Alden já encenou oito óperas de Handel e há mais dez que gostaria de fazer, para além de muitas outras partituras mais tardias, como por exemplo Les Troyens, de Berlioz. Pretende também explorar mais o repertório do bel canto da autoria de compositores como Rossini ou Donizetti - "é necessário abordar essa obras como eventos teatrais e não apenas como peças vocais espectaculares" - e está sempre disponível para a ópera contemporânea."Nas últimas décadas, a ópera foi objecto de uma revolução e sei que sou visto como parte dela. Cortou-se finalmente com uma certa abordagem antiquada e hoje a ópera é vista como teatro. Sempre fui um lutador, mas agora, que sou mais velho, sinto que não é necessário continuar a mudar ou a inventar com a mesma veemência, até porque a revolução foi um sucesso, aconteceu definitivamente."
Os cantores continuam a ser essenciais, mas, mais do que os maestros, o mundo lírico é agora dominado pela figura do encenador. "Como em todas as revoluções, ganha-se e perde-se, mas o tempo encarrega-se de regular essas coisas", refere. "Com a influência da televisão e do cinema, é algo que tinha de acontecer. A ópera teria de mudar, senão morria, e, de facto, mudou."
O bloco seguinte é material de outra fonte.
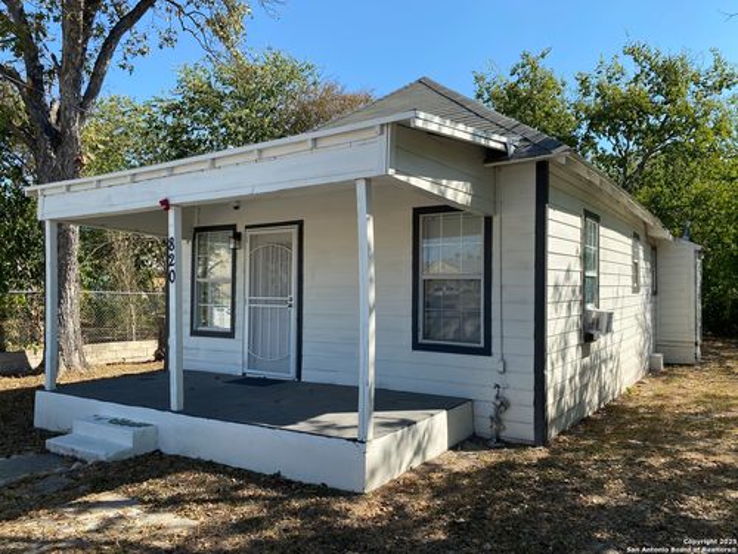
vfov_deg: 53.1
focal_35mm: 26
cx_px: 369
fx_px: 554
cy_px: 277
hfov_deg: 67.3
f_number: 1.8
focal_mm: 4.25
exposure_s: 1/1543
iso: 32
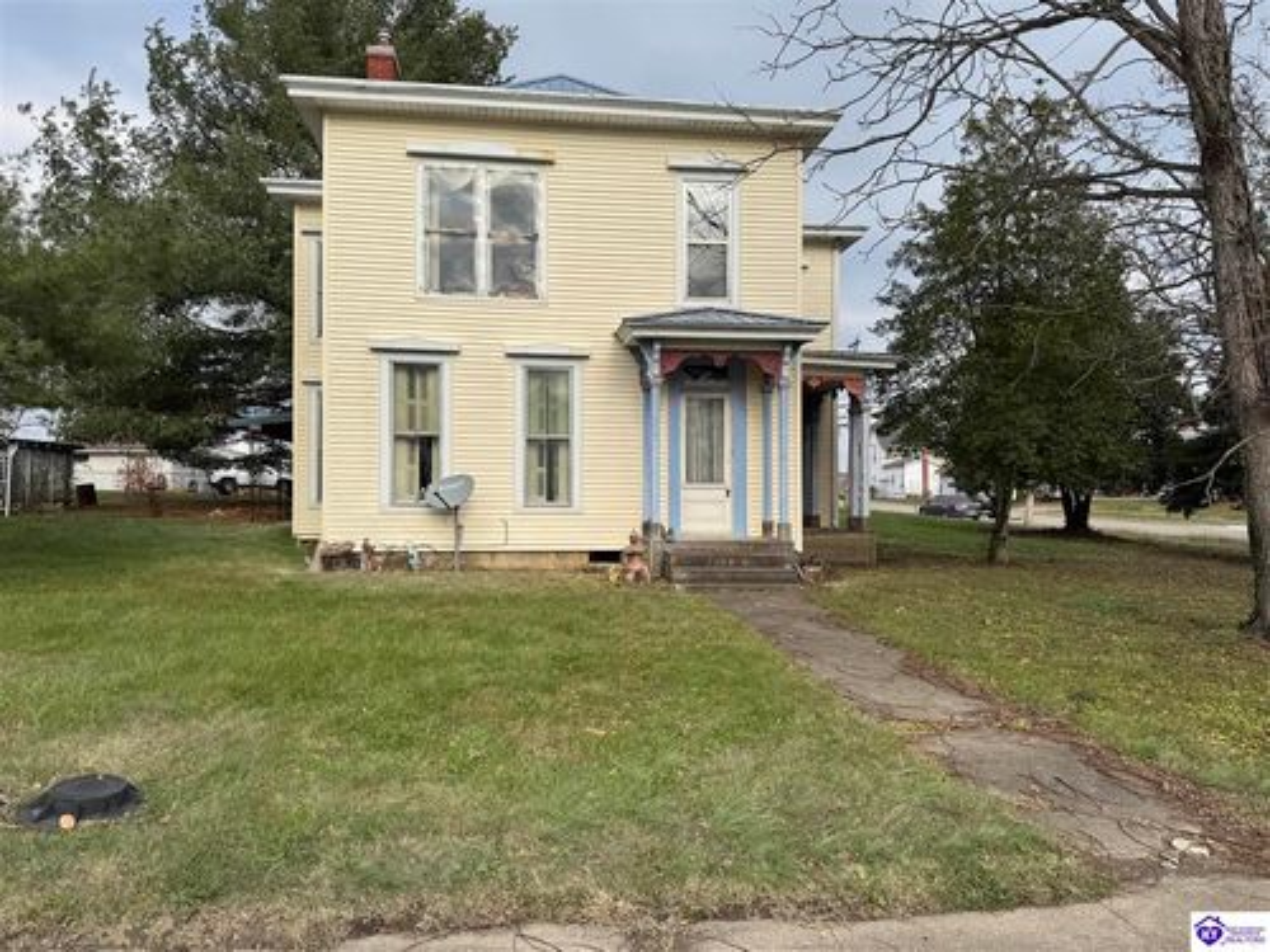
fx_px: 881
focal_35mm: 24
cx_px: 635
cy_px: 476
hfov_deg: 71.6
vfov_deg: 56.8
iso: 80
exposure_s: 1/3597
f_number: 1.78
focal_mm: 6.76
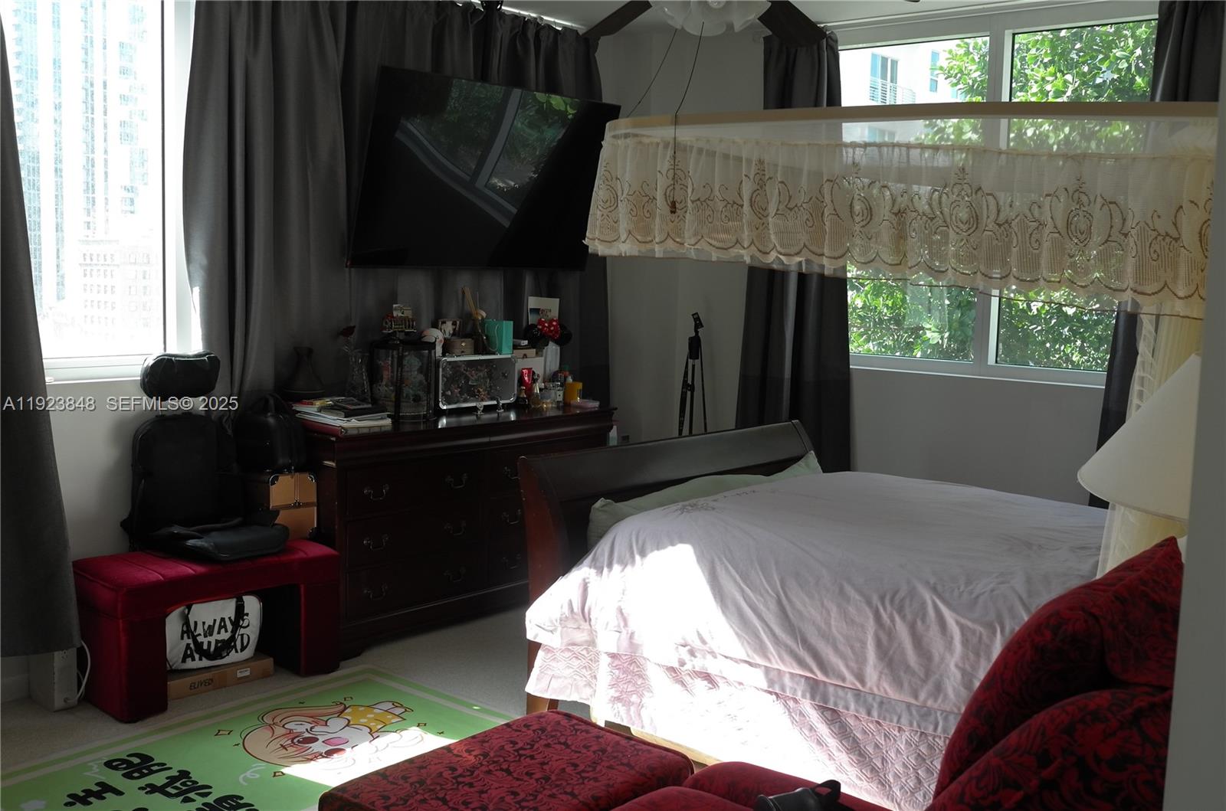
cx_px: 613
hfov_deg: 53.2
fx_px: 1223
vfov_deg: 36.7
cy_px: 406
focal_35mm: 36
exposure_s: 1/320
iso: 400
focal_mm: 24
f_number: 5
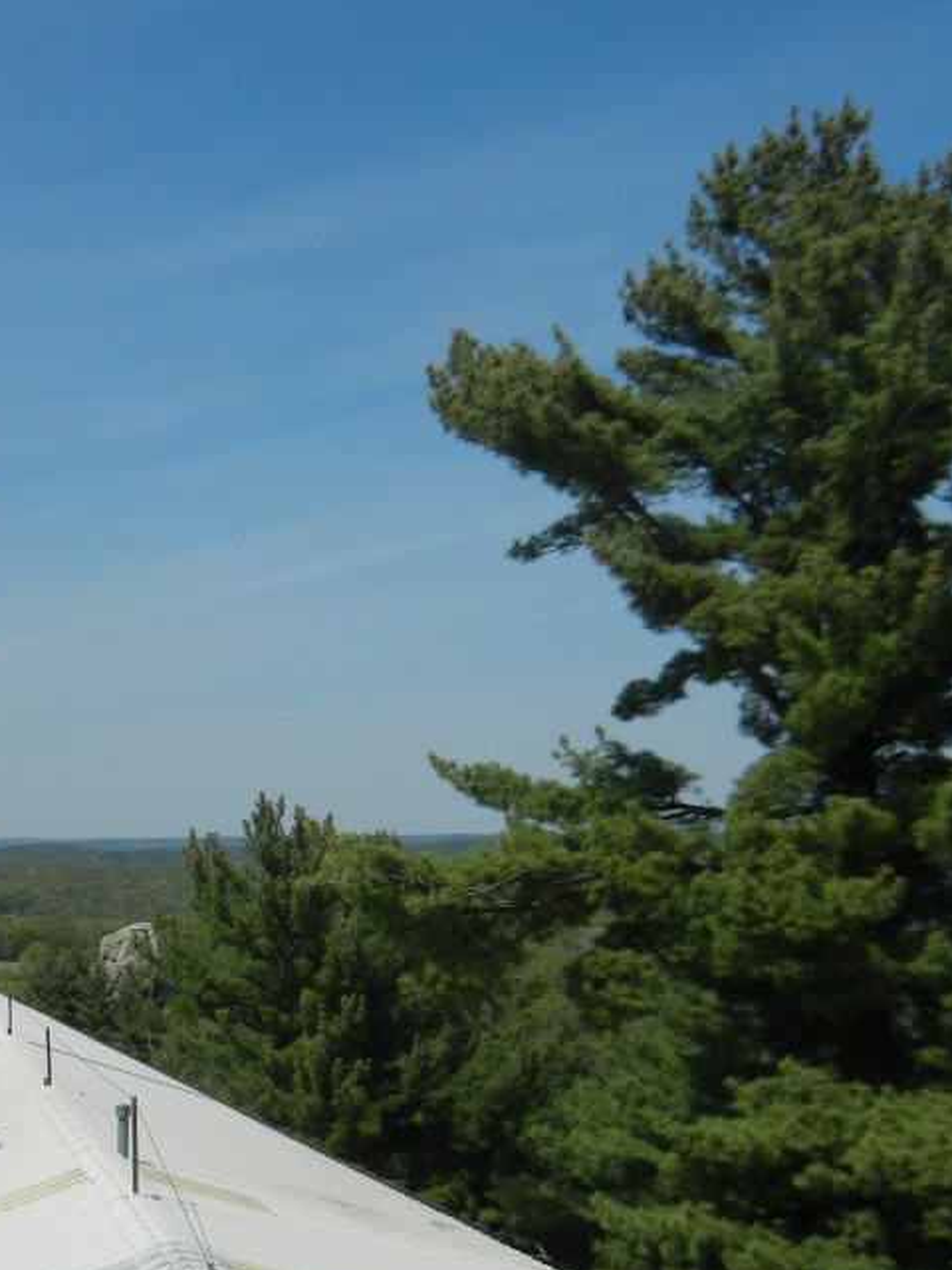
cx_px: 198
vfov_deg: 39.5
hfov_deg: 29.6
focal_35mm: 48
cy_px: 756
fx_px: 1760
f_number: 7
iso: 160
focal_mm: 5.4
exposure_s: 1/760
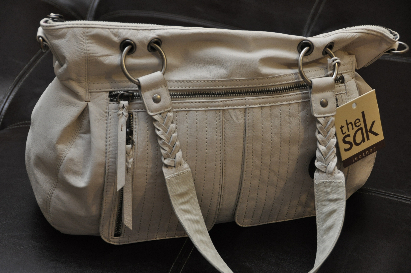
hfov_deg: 20.9
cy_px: 136
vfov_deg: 14.0
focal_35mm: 98
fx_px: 1112
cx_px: 206
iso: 800
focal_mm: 65
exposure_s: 1/60
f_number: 5
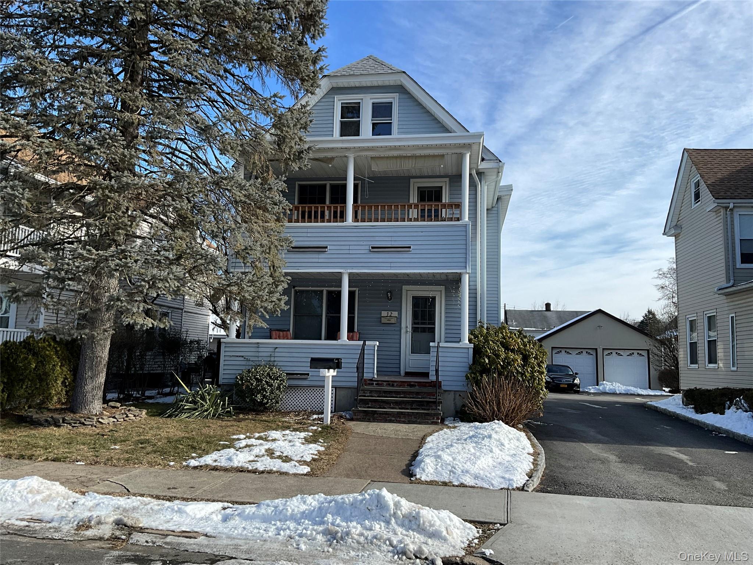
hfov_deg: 61.7
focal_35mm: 29
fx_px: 631
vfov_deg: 48.2
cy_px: 282
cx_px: 376
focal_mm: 3
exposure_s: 1/1490
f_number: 1.8
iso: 25
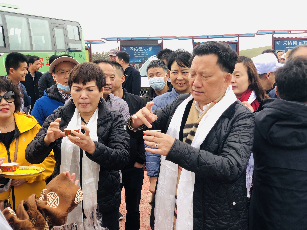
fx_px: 461
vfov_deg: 28.0
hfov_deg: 36.8
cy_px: 115
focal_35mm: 52
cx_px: 154
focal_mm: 6
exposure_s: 1/120
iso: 20
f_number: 2.4
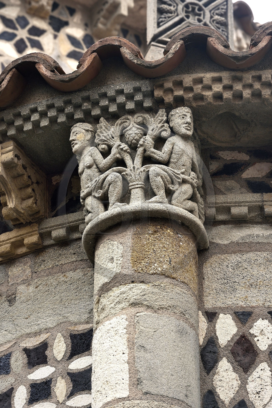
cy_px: 204
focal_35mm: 200
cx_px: 136
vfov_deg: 10.3
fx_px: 2266
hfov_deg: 6.9
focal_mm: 200
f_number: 9
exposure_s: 1/160
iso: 800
Reconhece, contudo, que a situação é bastante diferente nos Estados Unidos e na Europa. "Na América, a estética da ópera é muito mais conservadora, o que tem muito a ver com questões económicas, pois a ópera é, na sua maioria, paga por privados. Isso é algo comum à estética do cinema e do teatro, que sempre foi mais conservador do que o europeu."
Mas há ainda desafios que permanecem, como o das óperas-filme. "Há os filmes do Zefirelli e outros muito bonitos, mas falta fazer filmes-ópera numa perspectiva mais moderna. Essa revolução ainda não aconteceu, em parte por questões financeiras, fica muito caro. Adoraria trabalhar nisso. A Kátia Kabanová seria uma ópera fantástica para um filme de autor."
Kátia Kabanová, de Janácek
Ausrine Stundyte, Dagmar Peckova, Magnus Baldvinsson, Arnold Bezuyen, Hans Georg Priese e outros (cantores), Orquestra Sinfónica Portuguesa, Coro do Teatro Nacional de São Carlos, David Alden (encenação), Julia Jones (direcção musical) Lisboa, Teatro Nacional de São Carlos, hoje e dias 10, 12, 14 e 18, às 20h. Dia 16, às 16h.